Some landlords may wish that you show proof of insurance for your service or emotional support animal. This is not mandated by law, but it is something you should be prepared to address with your St. Louis property manager.

What to do if your landlord tries to evict you for having a service or emotional support animal.

Suppose your landlord is trying to evict you (or refuses to rent to you) for having a service or emotional support animal. In that case, you may have grounds to file a complaint with the U.S. Department of Housing and Urban Development. The department’s Civil Rights Division enforces the Fair Housing Act, which outlaws discrimination in housing based on disability.

You can also file a complaint with your state’s attorney general’s office or the human rights commission. These agencies may analyze your complaint and take legal action against your landlord if they consider that you have been discriminated against.

If you are confronting eviction owing to your service or emotional support animal, it is beneficial to seek legal help immediately. An experienced attorney can help you know your rights and options under the law.

Resources for further information on renters’ rights and service or emotional support animals.

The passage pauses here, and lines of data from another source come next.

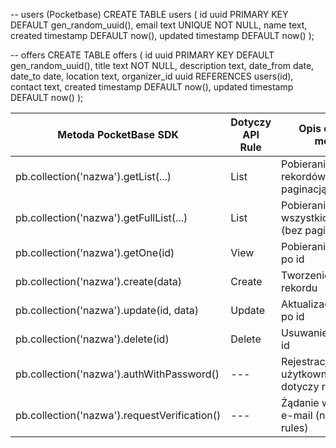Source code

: -- users (Pocketbase)
CREATE TABLE users (
  id uuid PRIMARY KEY DEFAULT gen_random_uuid(),
  email text UNIQUE NOT NULL,
  name text,
  created timestamp DEFAULT now(),
  updated timestamp DEFAULT now()
);

-- offers
CREATE TABLE offers (
  id uuid PRIMARY KEY DEFAULT gen_random_uuid(),
  title text NOT NULL,
  description text,
  date_from date,
  date_to date,
  location text,
  organizer_id uuid REFERENCES users(id),
  contact text,
  created timestamp DEFAULT now(),
  updated timestamp DEFAULT now()
);


| Metoda PocketBase SDK                      | Dotyczy API Rule  | Opis działania metody                                      |
|--------------------------------------------|-------------------|------------------------------------------------------------|
| pb.collection('nazwa').getList(...)        | List              | Pobieranie listy rekordów (z paginacją)                    |
| pb.collection('nazwa').getFullList(...)    | List              | Pobieranie wszystkich rekordów (bez paginacji)             |
| pb.collection('nazwa').getOne(id)          | View              | Pobieranie 1 rekordu po id                                 |
| pb.collection('nazwa').create(data)        | Create            | Tworzenie nowego rekordu                                   |
| pb.collection('nazwa').update(id, data)    | Update            | Aktualizacja rekordu po id                                 |
| pb.collection('nazwa').delete(id)          | Delete            | Usuwanie rekordu po id                                     |
| pb.collection('nazwa').authWithPassword()  | ---               | Rejestracja/logowanie użytkownika (nie dotyczy rules)      |
| pb.collection('nazwa').requestVerification() | ---             | Żądanie weryfikacji e-mail (nie dotyczy rules)             |
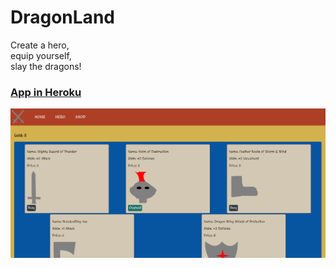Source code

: # DragonLand

Create a hero,<br/>
    equip yourself,<br/>
        slay the dragons!

### [App in Heroku](https://map-places-react.herokuapp.com/)

![shop](https://github.com/villeverkkonen/dragonland/blob/master/documentation/images/shop.png)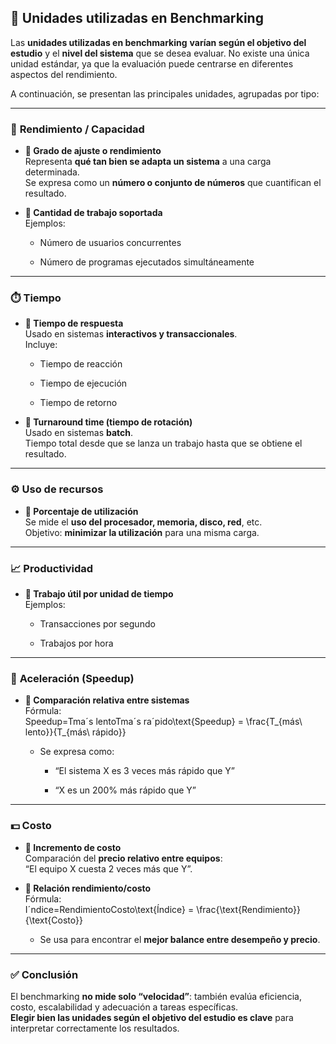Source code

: ## 📐 Unidades utilizadas en Benchmarking

Las **unidades utilizadas en benchmarking** **varían según el objetivo del estudio** y el **nivel del sistema** que se desea evaluar. No existe una única unidad estándar, ya que la evaluación puede centrarse en diferentes aspectos del rendimiento.

A continuación, se presentan las principales unidades, agrupadas por tipo:

---

### 🏁 **Rendimiento / Capacidad**

- **🔹 Grado de ajuste o rendimiento**  
    Representa **qué tan bien se adapta un sistema** a una carga determinada.  
    Se expresa como un **número o conjunto de números** que cuantifican el resultado.
    
- **🔹 Cantidad de trabajo soportada**  
    Ejemplos:
    
    - Número de usuarios concurrentes
        
    - Número de programas ejecutados simultáneamente
        

---

### ⏱️ **Tiempo**

- **🔹 Tiempo de respuesta**  
    Usado en sistemas **interactivos y transaccionales**.  
    Incluye:
    
    - Tiempo de reacción
        
    - Tiempo de ejecución
        
    - Tiempo de retorno
        
- **🔹 Turnaround time (tiempo de rotación)**  
    Usado en sistemas **batch**.  
    Tiempo total desde que se lanza un trabajo hasta que se obtiene el resultado.
    

---

### ⚙️ **Uso de recursos**

- **🔹 Porcentaje de utilización**  
    Se mide el **uso del procesador, memoria, disco, red**, etc.  
    Objetivo: **minimizar la utilización** para una misma carga.
    

---

### 📈 **Productividad**

- **🔹 Trabajo útil por unidad de tiempo**  
    Ejemplos:
    
    - Transacciones por segundo
        
    - Trabajos por hora
        

---

### 🚀 **Aceleración (Speedup)**

- **🔹 Comparación relativa entre sistemas**  
    Fórmula:  
    Speedup=Tmaˊs lentoTmaˊs raˊpido\text{Speedup} = \frac{T_{más\ lento}}{T_{más\ rápido}}
    
    - Se expresa como:
        
        - “El sistema X es 3 veces más rápido que Y”
            
        - “X es un 200% más rápido que Y”
            

---

### 💵 **Costo**

- **🔹 Incremento de costo**  
    Comparación del **precio relativo entre equipos**:  
    “El equipo X cuesta 2 veces más que Y”.
    
- **🔹 Relación rendimiento/costo**  
    Fórmula:  
    Iˊndice=RendimientoCosto\text{Índice} = \frac{\text{Rendimiento}}{\text{Costo}}
    
    - Se usa para encontrar el **mejor balance entre desempeño y precio**.
        

---

### ✅ Conclusión

El benchmarking **no mide solo “velocidad”**: también evalúa eficiencia, costo, escalabilidad y adecuación a tareas específicas.  
**Elegir bien las unidades según el objetivo del estudio es clave** para interpretar correctamente los resultados.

For more information on your rights as a renter, you can ask the U.S. Department of Housing and Urban Development (HUD). HUD enforces the Fair Housing Act and can investigate complaints of discrimination in housing.

You can also receive additional information on service and emotional support animals at the ADA National Network website. The ADA National Network is an excellent source of information and technical emotional support on the Americans with Disabilities Act.


By learning your rights, you and your service or psychological support animal may live happily in your rental home. But if your landlord is standing in the way of your rights, it might be time to move to a residence managed by professionals who know and follow the law. Browse our listings for service animal-friendly rental homes in your area.